Wolfgang Wiedenhöfer hat im Jahr 2008 zum ersten Mal eine Stadtführung durch Waiblingen zum Thema Raunächte angeboten. Diese ist bis heute die beliebteste unter den Führungen, die er anbietet. Im Lauf der Jahre hat der Waiblinger sich immer mehr Wissen über das hiesige Brauchtum angeeignet. Erste wissenschaftliche Forschungen dazu habe es in Württemberg bereits im 19. Jahrhundert gegeben, sagt er: „Das Königliche Statistische Landesamt hat schon damals Pfarrhaushalte angeschrieben und befragt, welche Bräuche es in ihrem Bezirk gibt.“ Die Antworten der Pfarrer wurden ausgewertet, schriftlich festgehalten und im Jahr 1904 erstmals unter dem Titel „Volkstümliche Überlieferungen in Württemberg“ veröffentlicht.

Wäschewaschen war in dieser Zeit streng verboten

In der Sammlung taucht der wilde Wode, der es Wolfgang Wiedenhöfer besonders angetan hat, ebenso auf wie spezielle Rituale und Verbote, die für die Zeit der Raunächte um Weihnachten galten. Wäsche waschen oder aufhängen? Beides war strengstens verboten. Auch das Schneiden von Haaren und Nägeln war tabu. Wer diese Regeln ignorierte, musste mit schlimmen Folgen im neuen Jahr rechnen.

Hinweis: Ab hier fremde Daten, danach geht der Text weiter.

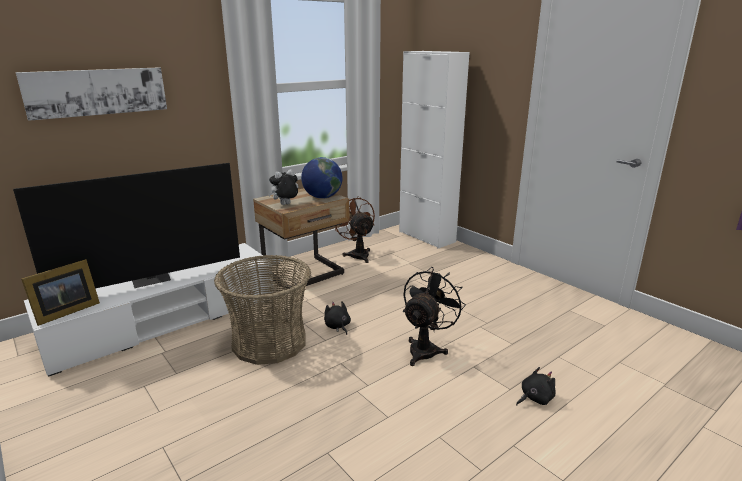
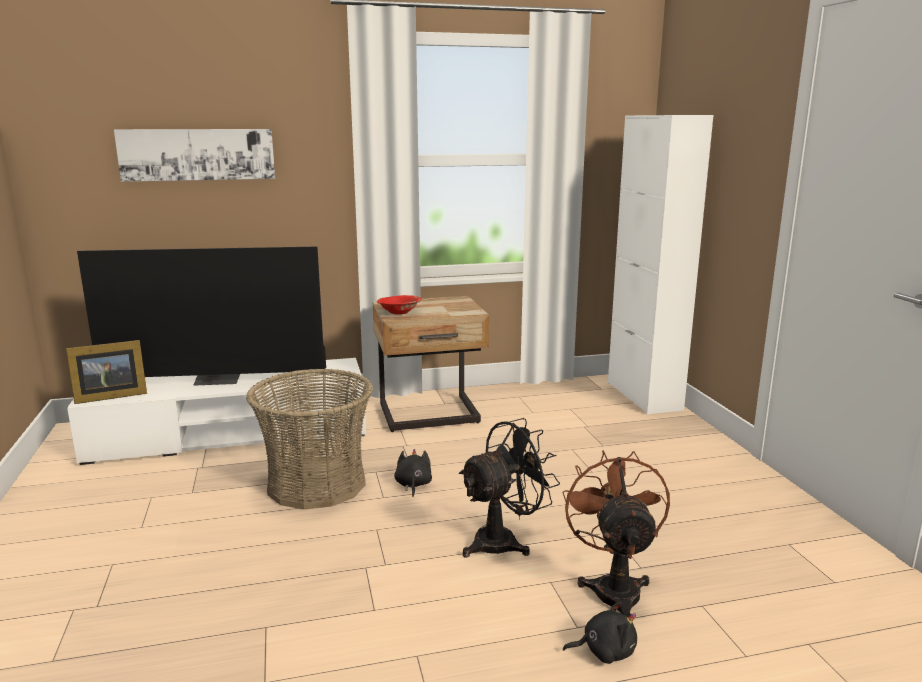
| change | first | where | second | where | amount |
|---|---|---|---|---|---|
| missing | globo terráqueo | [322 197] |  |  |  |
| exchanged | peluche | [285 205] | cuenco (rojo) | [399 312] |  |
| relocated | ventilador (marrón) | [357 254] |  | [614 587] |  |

Das Wetter des neuen Jahres sei zu einer Zeit, als viele Menschen von der Landwirtschaft lebten, von besonderer Bedeutung gewesen sagt Wolfgang Wiedenhöfer. Das Zwiebelorakel sollte über die Wetteraussichten des neuen Jahres Auskunft geben. Dabei wurde jeweils ein Teelöffel Salz in zwölf Zwiebelhäute gefüllt und über Nacht stehen gelassen. War das Salz in einer Zwiebelhaut morgens trocken, galt das auch für den Monat. Hatte sich Feuchtigkeit gesammelt, so ging man davon aus, dass dieser Monat ein nasser werden würde.

Der immerwährende Adventskalender ist im Iris Förster Verlag erschienen und zum Preis von 16 Euro im Buchhandel oder direkt beim Verlag erhältlich: www.verlag-iris-foerster.de.